__Description of the task__.
Quote every one of the lines below word for word, without changing anything.

__Dataset rows__.
--
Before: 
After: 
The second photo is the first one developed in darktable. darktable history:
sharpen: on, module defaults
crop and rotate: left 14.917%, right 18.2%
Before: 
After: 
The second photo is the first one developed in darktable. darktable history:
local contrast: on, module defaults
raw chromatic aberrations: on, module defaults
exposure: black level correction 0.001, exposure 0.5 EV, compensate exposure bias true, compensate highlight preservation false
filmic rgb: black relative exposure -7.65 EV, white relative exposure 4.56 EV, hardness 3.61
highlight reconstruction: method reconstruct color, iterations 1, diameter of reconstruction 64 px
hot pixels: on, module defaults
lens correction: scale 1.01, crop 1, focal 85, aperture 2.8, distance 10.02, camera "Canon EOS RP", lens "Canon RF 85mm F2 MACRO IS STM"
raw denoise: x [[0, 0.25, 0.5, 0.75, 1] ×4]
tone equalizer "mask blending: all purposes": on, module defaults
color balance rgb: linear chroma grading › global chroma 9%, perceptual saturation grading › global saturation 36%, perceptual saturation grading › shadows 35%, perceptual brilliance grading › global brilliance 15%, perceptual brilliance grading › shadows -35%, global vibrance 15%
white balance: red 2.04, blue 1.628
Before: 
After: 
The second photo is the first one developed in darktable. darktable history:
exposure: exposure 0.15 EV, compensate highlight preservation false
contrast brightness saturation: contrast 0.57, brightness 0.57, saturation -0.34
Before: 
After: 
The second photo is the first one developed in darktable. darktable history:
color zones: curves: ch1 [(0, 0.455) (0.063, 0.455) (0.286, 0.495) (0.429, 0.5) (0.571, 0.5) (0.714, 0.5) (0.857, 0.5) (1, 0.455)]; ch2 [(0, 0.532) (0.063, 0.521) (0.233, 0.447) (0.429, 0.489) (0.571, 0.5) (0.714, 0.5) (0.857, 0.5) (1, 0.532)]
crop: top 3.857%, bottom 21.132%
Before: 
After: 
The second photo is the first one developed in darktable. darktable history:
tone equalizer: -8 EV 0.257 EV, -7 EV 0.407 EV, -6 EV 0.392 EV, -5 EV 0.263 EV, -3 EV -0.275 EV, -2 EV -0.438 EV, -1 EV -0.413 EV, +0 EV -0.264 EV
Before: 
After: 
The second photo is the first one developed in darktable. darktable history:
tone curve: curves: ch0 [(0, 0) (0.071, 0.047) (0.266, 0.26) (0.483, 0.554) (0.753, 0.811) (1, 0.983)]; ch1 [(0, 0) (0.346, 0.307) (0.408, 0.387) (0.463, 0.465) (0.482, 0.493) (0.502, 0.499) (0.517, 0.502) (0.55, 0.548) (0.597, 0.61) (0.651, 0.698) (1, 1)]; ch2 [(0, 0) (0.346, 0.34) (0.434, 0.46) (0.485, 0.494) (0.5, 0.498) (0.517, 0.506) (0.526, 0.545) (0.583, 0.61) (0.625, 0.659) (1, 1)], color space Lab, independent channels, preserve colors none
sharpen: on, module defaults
--
__Result__.
Before: 
After: 
The second photo is the first one developed in darktable. darktable history:
sharpen: on, module defaults
crop and rotate: left 14.917%, right 18.2%
Before: 
After: 
The second photo is the first one developed in darktable. darktable history:
local contrast: on, module defaults
raw chromatic aberrations: on, module defaults
exposure: black level correction 0.001, exposure 0.5 EV, compensate exposure bias true, compensate highlight preservation false
filmic rgb: black relative exposure -7.65 EV, white relative exposure 4.56 EV, hardness 3.61
highlight reconstruction: method reconstruct color, iterations 1, diameter of reconstruction 64 px
hot pixels: on, module defaults
lens correction: scale 1.01, crop 1, focal 85, aperture 2.8, distance 10.02, camera "Canon EOS RP", lens "Canon RF 85mm F2 MACRO IS STM"
raw denoise: x [[0, 0.25, 0.5, 0.75, 1] ×4]
tone equalizer "mask blending: all purposes": on, module defaults
color balance rgb: linear chroma grading › global chroma 9%, perceptual saturation grading › global saturation 36%, perceptual saturation grading › shadows 35%, perceptual brilliance grading › global brilliance 15%, perceptual brilliance grading › shadows -35%, global vibrance 15%
white balance: red 2.04, blue 1.628
Before: 
After: 
The second photo is the first one developed in darktable. darktable history:
exposure: exposure 0.15 EV, compensate highlight preservation false
contrast brightness saturation: contrast 0.57, brightness 0.57, saturation -0.34
Before: 
After: 
The second photo is the first one developed in darktable. darktable history:
color zones: curves: ch1 [(0, 0.455) (0.063, 0.455) (0.286, 0.495) (0.429, 0.5) (0.571, 0.5) (0.714, 0.5) (0.857, 0.5) (1, 0.455)]; ch2 [(0, 0.532) (0.063, 0.521) (0.233, 0.447) (0.429, 0.489) (0.571, 0.5) (0.714, 0.5) (0.857, 0.5) (1, 0.532)]
crop: top 3.857%, bottom 21.132%
Before: 
After: 
The second photo is the first one developed in darktable. darktable history:
tone equalizer: -8 EV 0.257 EV, -7 EV 0.407 EV, -6 EV 0.392 EV, -5 EV 0.263 EV, -3 EV -0.275 EV, -2 EV -0.438 EV, -1 EV -0.413 EV, +0 EV -0.264 EV
Before: 
After: 
The second photo is the first one developed in darktable. darktable history:
tone curve: curves: ch0 [(0, 0) (0.071, 0.047) (0.266, 0.26) (0.483, 0.554) (0.753, 0.811) (1, 0.983)]; ch1 [(0, 0) (0.346, 0.307) (0.408, 0.387) (0.463, 0.465) (0.482, 0.493) (0.502, 0.499) (0.517, 0.502) (0.55, 0.548) (0.597, 0.61) (0.651, 0.698) (1, 1)]; ch2 [(0, 0) (0.346, 0.34) (0.434, 0.46) (0.485, 0.494) (0.5, 0.498) (0.517, 0.506) (0.526, 0.545) (0.583, 0.61) (0.625, 0.659) (1, 1)], color space Lab, independent channels, preserve colors none
sharpen: on, module defaults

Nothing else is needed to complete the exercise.